Rosnąca popularność tych obiektów coraz częściej wywołuje dyskusje na temat bezpieczeństwa ich użytkowania i wzorem np. Anglii wprowadzenia licencji.
- Niedawno był głośny przypadek, kiedy użytkownik ze Stanów Zjednoczonych stracił głowę od śmigieł helikoptera bezzałogowego, a w Krakowie ktoś bawił się dronem na lotnisku stwarzając realne zagrożenie dla życia i zdrowia pasażerów samolotów – wymienia Łukasz Kamiński.
– W Jeleniej Górze słyszałem o trzech wypadkach z udziałem dronów, ale chyba obyło się bez ofiar. Ważne jest, by przy użytkowaniu takiego urządzenia zachować szczególne zasady bezpieczeństwa. Dron może bowiem w każdej chwili spaść na ziemię np. zaatakowany przez ptaki, po wyczerpaniu się baterii czy awarii systemu. To tylko elektroniczne urządzenie, a ludzie często zawierzają mu bez rozsądku.

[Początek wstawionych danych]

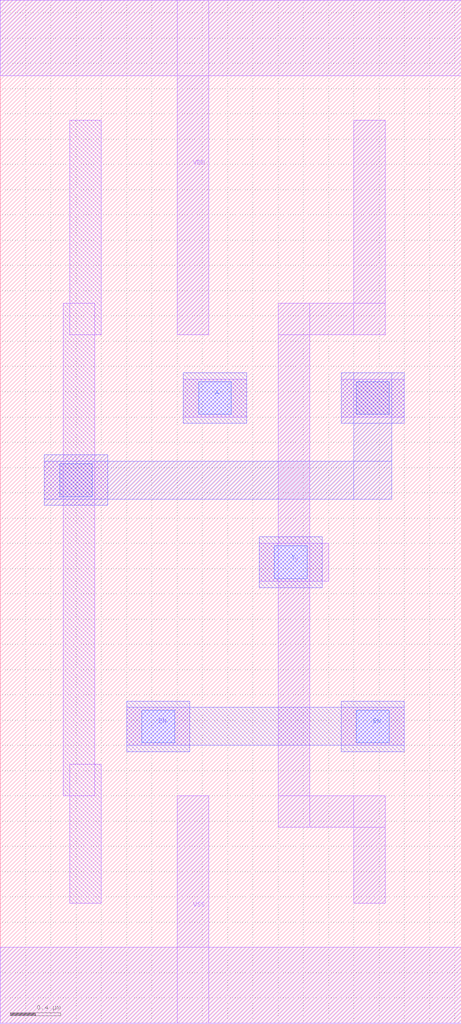
<source format=lef>
# Copyright 2022 Google LLC
# Licensed under the Apache License, Version 2.0 (the "License");
# you may not use this file except in compliance with the License.
# You may obtain a copy of the License at
#
#      http://www.apache.org/licenses/LICENSE-2.0
#
# Unless required by applicable law or agreed to in writing, software
# distributed under the License is distributed on an "AS IS" BASIS,
# WITHOUT WARRANTIES OR CONDITIONS OF ANY KIND, either express or implied.
# See the License for the specific language governing permissions and
# limitations under the License.
VERSION 5.7 ;
BUSBITCHARS "[]" ;
DIVIDERCHAR "/" ;

MACRO gf180mcu_osu_sc_gp12t3v3__tinv_1
  CLASS CORE ;
  ORIGIN 0 0 ;
  FOREIGN gf180mcu_osu_sc_gp12t3v3__tinv_1 0 0 ;
  SIZE 3.65 BY 8.1 ;
  SYMMETRY X Y ;
  SITE GF180_3p3_12t ;
  PIN VDD
    DIRECTION INOUT ;
    USE POWER ;
    SHAPE ABUTMENT ;
    PORT
      LAYER MET1 ;
        RECT 0 7.5 3.65 8.1 ;
        RECT 1.4 5.45 1.65 8.1 ;
    END
  END VDD
  PIN VSS
    DIRECTION INOUT ;
    USE GROUND ;
    PORT
      LAYER MET1 ;
        RECT 0 0 3.65 0.6 ;
        RECT 1.4 0 1.65 1.8 ;
    END
  END VSS
  PIN A
    DIRECTION INPUT ;
    USE SIGNAL ;
    PORT
      LAYER MET1 ;
        RECT 1.45 4.8 1.95 5.1 ;
      LAYER MET2 ;
        RECT 1.45 4.75 1.95 5.15 ;
      LAYER VIA12 ;
        RECT 1.57 4.82 1.83 5.08 ;
    END
  END A
  PIN EN
    DIRECTION INPUT ;
    USE SIGNAL ;
    PORT
      LAYER MET1 ;
        RECT 2.7 2.2 3.2 2.5 ;
        RECT 1 2.2 1.5 2.5 ;
      LAYER MET2 ;
        RECT 2.7 2.15 3.2 2.55 ;
        RECT 1 2.2 3.2 2.5 ;
        RECT 1 2.15 1.5 2.55 ;
      LAYER VIA12 ;
        RECT 1.12 2.22 1.38 2.48 ;
        RECT 2.82 2.22 3.08 2.48 ;
    END
  END EN
  PIN Y
    DIRECTION OUTPUT ;
    USE SIGNAL ;
    PORT
      LAYER MET1 ;
        RECT 2.8 5.45 3.05 7.15 ;
        RECT 2.2 1.55 3.05 1.8 ;
        RECT 2.8 0.95 3.05 1.8 ;
        RECT 2.2 5.45 3.05 5.7 ;
        RECT 2.05 3.5 2.6 3.8 ;
        RECT 2.2 1.55 2.45 5.7 ;
      LAYER MET2 ;
        RECT 2.05 3.45 2.55 3.85 ;
      LAYER VIA12 ;
        RECT 2.17 3.52 2.43 3.78 ;
    END
  END Y
  OBS
    LAYER MET2 ;
      RECT 2.7 4.75 3.2 5.15 ;
      RECT 2.8 4.15 3.1 5.15 ;
      RECT 0.35 4.1 0.85 4.5 ;
      RECT 0.35 4.15 3.1 4.45 ;
    LAYER VIA12 ;
      RECT 2.82 4.82 3.08 5.08 ;
      RECT 0.47 4.17 0.73 4.43 ;
    LAYER MET1 ;
      RECT 0.55 5.45 0.8 7.15 ;
      RECT 0.5 1.8 0.75 5.7 ;
      RECT 0.35 4.15 0.85 4.45 ;
      RECT 0.55 0.95 0.8 2.05 ;
      RECT 2.7 4.8 3.2 5.1 ;
  END
END gf180mcu_osu_sc_gp12t3v3__tinv_1

</source>
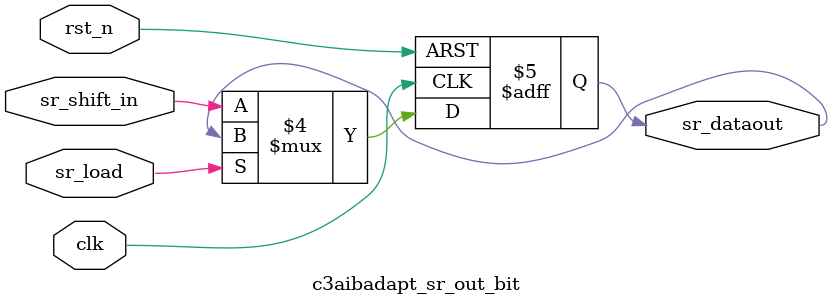
<source format=v>
module c3aibadapt_sr_out_bit
 #(
    parameter RESET_VAL = 0     // Reset value
  )
(
input wire  sr_shift_in,
input wire  sr_load,
input wire  clk,
input wire  rst_n,

output reg  sr_dataout
);

localparam reset_value = (RESET_VAL == 1) ? 1'b1 : 1'b0;

always @(negedge rst_n or posedge clk)
  if (rst_n == 1'b0)
    begin
      sr_dataout <= reset_value;
    end
  else
    begin
      sr_dataout <= (!sr_load) ? sr_shift_in : sr_dataout;
    end


endmodule

</source>
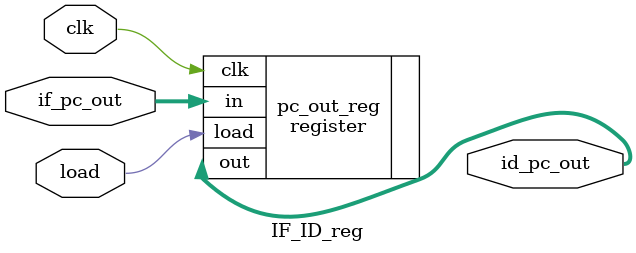
<source format=sv>
module IF_ID_reg
(
	input clk,
	input logic load,

	input [31:0] if_pc_out,
	
	output logic [31:0] id_pc_out
);

register pc_out_reg
(	
	.clk(clk),
	.load(load),
	.in(if_pc_out),
	.out(id_pc_out)
);

endmodule : IF_ID_reg
</source>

Tymczasem śmigła takiego drona skonstruowane są z bardzo trwałych włókien węglowych, które obracają się o wiele szybciej niż kosiarka. Sama żyłka w kosiarce jest w stanie wyciąć trawę, krzaki czy nawet mniejsze drzewka, więc można sobie wyobrazić, co potrafią takie skrzydła. Są dosłownie jak nóż obracany z ogromną prędkością. Ludzie myślą, że bez żadnego przeszkolenia można pilotować takiego drona, korzystając m.in. z pilota półautomatycznego czy automatycznego. Trzeba jednak pamiętać, że on może błędnie odczytać współrzędne GPS-a i odlecieć poza zasięg czy w zupełnie innym kierunku. Takie przypadki zdarzają się rzadko, ale są. Wówczas ludzie panikują zamiast przejść na ręczne sterowanie – dodaje pasjonat.
Drony nie mają praktycznie ograniczeń w unoszeniu się na wysokość, a bardziej rozbudowane mogą odlatywać na odległość nawet do 30 km.